5. Is there a succession plan?

Through the years I’ve successfully onboarded many clients who came from another firm, usually larger brokerage firms, who had worked with an advisor for years and all of a sudden found themselves working with the “successor.” Because they were coming to us, the successor they were left working with was someone they barely knew. Many times they never met before due to a unplanned or immediate succession plan within the firm - whether through a retirement or sudden need to stop working. It’s hard to build trust with someone you don’t know and understanding the firms succession / backup plan is critical for the long-term relationship you are hoping to forge.


6. What is your investment philosophy (and making sure it aligns with yours)?

Most financial advisors will be working in a capacity of investing your assets. It’s critical that your investment philosophy aligns with your advisor. There are many ways to manage a portfolio, and frankly at the end of the day if the advisor has a long-term perspective in mind, most similarly allocated strategies will probably perform relatively close over time. It is important that from the start your philosophy and values of investing align with your advisor to set the appropriate tone and expectations for the future. Expectations are everything here - this needs to be a two way street and hopefully the advisor you are working with sets expectations, as well as asks you about yours.


7. What are your planning services and capabilities?

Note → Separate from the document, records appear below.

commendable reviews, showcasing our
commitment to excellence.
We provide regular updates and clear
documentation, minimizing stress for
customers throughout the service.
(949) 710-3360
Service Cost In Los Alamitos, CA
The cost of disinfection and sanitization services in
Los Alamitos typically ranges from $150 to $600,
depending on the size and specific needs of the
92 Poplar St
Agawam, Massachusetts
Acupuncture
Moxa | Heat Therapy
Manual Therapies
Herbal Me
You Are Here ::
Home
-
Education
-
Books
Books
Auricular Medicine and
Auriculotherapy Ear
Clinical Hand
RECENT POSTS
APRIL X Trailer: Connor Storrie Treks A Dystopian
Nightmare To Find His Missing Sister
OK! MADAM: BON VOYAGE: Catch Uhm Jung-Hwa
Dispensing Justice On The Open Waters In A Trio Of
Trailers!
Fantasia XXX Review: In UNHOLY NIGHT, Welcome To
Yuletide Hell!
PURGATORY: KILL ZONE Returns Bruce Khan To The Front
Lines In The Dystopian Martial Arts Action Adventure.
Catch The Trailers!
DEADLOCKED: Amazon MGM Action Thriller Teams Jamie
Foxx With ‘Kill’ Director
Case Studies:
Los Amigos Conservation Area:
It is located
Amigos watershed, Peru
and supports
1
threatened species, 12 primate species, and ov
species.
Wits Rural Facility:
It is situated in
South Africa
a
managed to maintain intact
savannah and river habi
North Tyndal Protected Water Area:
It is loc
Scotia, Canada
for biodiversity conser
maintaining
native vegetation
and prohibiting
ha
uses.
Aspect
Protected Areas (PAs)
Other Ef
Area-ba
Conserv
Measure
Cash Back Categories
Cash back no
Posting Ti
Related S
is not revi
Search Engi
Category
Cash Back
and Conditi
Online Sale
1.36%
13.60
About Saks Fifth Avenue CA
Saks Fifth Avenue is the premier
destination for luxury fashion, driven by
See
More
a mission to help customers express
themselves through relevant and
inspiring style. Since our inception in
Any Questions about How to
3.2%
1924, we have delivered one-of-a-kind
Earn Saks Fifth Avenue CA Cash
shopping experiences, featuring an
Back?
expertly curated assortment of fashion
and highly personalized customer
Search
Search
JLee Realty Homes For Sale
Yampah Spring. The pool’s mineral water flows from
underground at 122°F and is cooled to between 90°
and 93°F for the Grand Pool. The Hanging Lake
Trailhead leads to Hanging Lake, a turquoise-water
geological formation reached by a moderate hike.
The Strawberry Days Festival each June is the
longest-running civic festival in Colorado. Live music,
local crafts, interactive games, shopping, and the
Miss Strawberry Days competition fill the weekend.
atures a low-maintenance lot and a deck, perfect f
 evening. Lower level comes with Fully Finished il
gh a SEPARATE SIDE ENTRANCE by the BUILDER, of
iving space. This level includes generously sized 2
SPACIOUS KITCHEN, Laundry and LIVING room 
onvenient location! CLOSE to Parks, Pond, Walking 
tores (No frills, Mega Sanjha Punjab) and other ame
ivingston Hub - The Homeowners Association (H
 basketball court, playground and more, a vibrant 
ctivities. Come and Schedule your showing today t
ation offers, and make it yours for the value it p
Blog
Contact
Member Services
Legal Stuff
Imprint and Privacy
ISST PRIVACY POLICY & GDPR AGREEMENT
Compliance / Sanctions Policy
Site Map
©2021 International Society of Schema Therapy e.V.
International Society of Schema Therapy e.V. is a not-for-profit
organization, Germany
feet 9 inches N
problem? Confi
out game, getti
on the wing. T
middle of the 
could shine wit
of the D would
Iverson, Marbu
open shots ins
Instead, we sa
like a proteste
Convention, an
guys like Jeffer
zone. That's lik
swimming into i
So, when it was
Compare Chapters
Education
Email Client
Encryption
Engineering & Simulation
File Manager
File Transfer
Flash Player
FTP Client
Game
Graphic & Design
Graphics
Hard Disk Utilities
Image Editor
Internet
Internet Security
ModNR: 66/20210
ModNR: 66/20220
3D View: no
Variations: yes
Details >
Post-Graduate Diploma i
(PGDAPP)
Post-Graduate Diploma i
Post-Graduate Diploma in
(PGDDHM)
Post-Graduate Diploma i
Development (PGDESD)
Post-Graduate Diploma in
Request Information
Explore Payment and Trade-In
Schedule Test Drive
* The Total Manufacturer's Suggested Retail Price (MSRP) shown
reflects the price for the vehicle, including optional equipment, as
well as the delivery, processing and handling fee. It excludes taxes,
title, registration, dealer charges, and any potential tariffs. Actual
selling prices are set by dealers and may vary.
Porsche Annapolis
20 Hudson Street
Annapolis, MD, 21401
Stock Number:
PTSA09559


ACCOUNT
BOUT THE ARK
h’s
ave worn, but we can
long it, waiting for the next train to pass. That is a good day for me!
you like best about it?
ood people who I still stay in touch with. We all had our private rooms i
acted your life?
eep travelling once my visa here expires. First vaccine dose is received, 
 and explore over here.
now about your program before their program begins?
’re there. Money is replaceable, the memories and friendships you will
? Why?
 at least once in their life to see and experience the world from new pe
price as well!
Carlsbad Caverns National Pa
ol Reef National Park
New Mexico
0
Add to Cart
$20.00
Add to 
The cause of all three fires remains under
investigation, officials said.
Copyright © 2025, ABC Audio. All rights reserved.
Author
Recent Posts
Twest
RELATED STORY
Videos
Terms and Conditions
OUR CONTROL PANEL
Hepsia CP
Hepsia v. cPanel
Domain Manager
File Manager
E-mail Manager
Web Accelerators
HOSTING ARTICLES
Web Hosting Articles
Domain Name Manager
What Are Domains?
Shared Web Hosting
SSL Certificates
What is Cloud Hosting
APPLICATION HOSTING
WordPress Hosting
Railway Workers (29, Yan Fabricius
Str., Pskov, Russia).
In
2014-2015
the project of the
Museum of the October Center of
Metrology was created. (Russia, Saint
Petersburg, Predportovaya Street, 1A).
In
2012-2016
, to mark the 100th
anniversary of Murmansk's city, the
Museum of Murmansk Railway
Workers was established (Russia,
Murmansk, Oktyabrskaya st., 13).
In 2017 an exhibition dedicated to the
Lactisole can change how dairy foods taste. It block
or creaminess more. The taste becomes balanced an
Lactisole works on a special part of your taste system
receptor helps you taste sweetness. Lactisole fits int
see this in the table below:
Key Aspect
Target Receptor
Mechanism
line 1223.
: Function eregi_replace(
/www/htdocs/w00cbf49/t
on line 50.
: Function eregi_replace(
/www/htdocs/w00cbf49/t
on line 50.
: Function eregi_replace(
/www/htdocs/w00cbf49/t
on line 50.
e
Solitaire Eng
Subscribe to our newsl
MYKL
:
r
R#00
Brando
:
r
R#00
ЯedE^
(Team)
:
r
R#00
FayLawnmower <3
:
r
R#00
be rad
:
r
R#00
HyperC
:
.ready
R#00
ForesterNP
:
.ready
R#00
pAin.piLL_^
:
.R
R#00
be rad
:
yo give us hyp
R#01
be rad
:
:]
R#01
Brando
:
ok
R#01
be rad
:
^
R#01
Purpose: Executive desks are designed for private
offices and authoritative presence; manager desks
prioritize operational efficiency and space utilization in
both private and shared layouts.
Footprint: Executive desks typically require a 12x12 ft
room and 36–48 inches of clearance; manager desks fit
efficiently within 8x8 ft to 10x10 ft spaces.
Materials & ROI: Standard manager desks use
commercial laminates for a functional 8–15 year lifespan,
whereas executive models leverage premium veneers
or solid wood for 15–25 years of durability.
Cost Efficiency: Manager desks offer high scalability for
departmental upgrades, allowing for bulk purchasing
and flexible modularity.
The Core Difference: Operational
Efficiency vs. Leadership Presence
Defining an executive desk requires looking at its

Many advisors these days will set you up in a vanilla portfolio of ETFs, never touch them, and forget to do any real financial planning with you. Make sure that when you start the relationship, you get a feel for the types of services outside of investment management you can expect. Ask what a typical financial planning engagement looks like and the types of advice and services they provide. If it’s an important element of the firm, it should come through with the advisors response to these questions.